SOURCE:

- ガサラキ
- Genre: Mecha, Military, Supernatural
- Created by: Hajime Yatate; Ryōsuke Takahashi;
- Developed by: Tooru Kozaki
- Directed by: Ryōsuke Takahashi
- Music by: Kuniaki Haishima
- Country of origin: Japan
- Original language: Japanese
- No. of episodes: 25

Production
- Producers: Eiji Kanaoka (TVO) Kazunori Takagi (Yomiko) Fumikuni Furusawa (Sunrise) Tsunetoshi Koike (Bandai Visual)
- Production companies: Television Osaka; Yomiko Advertising [ja]; Sunrise;

Original release
- Network: TXN (TVO, TV Tokyo)
- Release: October 4, 1998 – March 28, 1999

Related
- Written by: Meimu
- Published by: Kadokawa Shoten
- Imprint: Kadokawa Comics Ace
- Magazine: Shonen Ace
- Original run: October 1998 – May 2000
- Volumes: 4

= Gasaraki =

1998 mecha anime television series

Gasaraki (ガサラキ) is a 1998 mecha anime television series produced by Sunrise. It was created and directed by Ryousuke Takahashi with Goro Taniguchi as the assistant director

The series centers on Yushiro Gowa who pilots a bipedal weapons system known as a TA, short for Tactical Armor. Much of the initial plot is driven by means of news reports.

Set in the near-future, the series is formed around political narratives that concern a fictional war between the US and the fictional Middle Eastern country of Belgistan. An influential Japanese family, the Gowa, produce a bipedal weapon, the TA. When US military forces attempt to seize the capital they are systematically wiped out by what appear to be rival TAs. The Gowa Family seizes this opportunity to demonstrate their weapon system, and civilian pilot Yuushiro Gowa and the military squad to which he is attached are deployed to Belgistan. There, he meets rival TA pilot Miharu, with whom he seems to share a deep spiritual bond.

The series has a mix of futuristic and historical narratives and includes elements of Japanese culture, such as Noh and Shinto, rigid family hierarchies, corruption of government by zaibatsu, and samurai appear throughout the series.

PROVIDED MATERIAL:
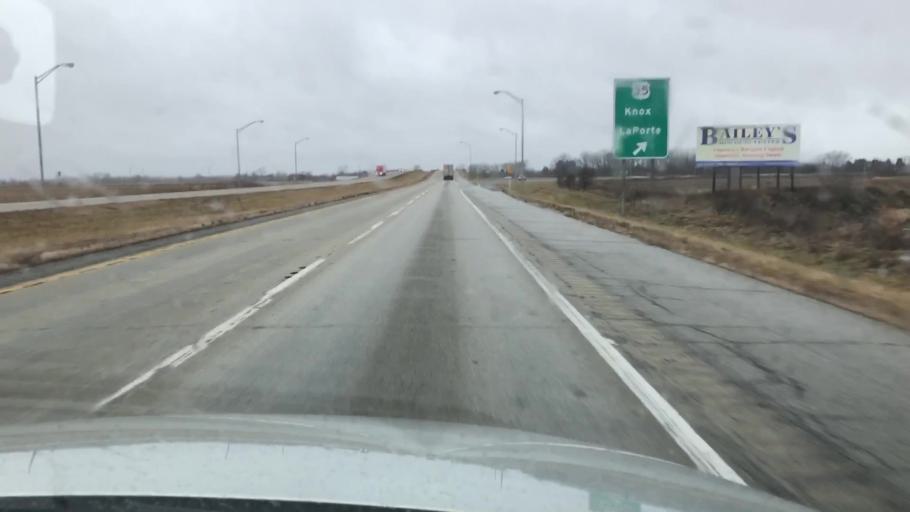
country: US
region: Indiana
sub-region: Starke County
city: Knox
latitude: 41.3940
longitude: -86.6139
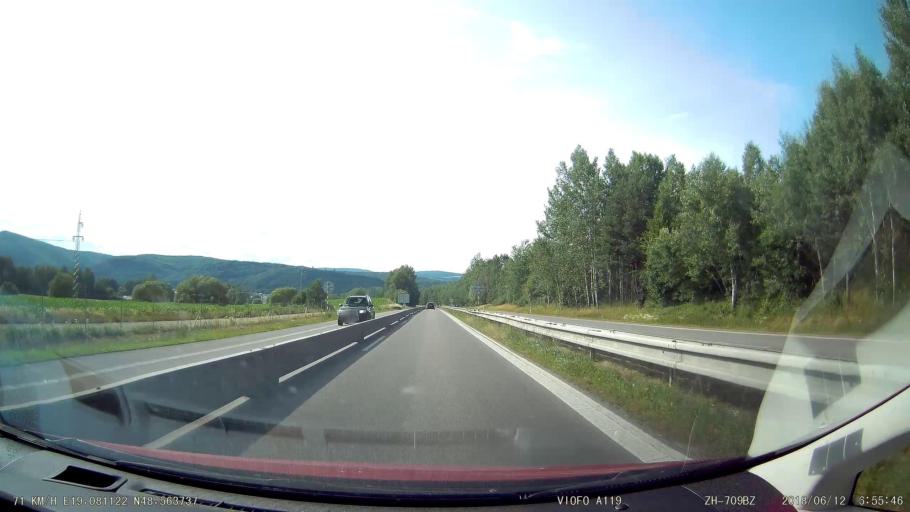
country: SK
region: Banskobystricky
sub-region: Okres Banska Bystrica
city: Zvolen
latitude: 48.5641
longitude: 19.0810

REQUESTS:
a: In the Gasaraki article, what does TA stand for?
b: Can you reproduce the rows starting at the line containing "region: Indiana" and ending at the last line of the rows, leaving out the picture lines?

OUTPUTS BY TASK:
a: Tactical Armor

b:
region: Indiana
sub-region: Starke County
city: Knox
latitude: 41.3940
longitude: -86.6139
country: SK
region: Banskobystricky
sub-region: Okres Banska Bystrica
city: Zvolen
latitude: 48.5641
longitude: 19.0810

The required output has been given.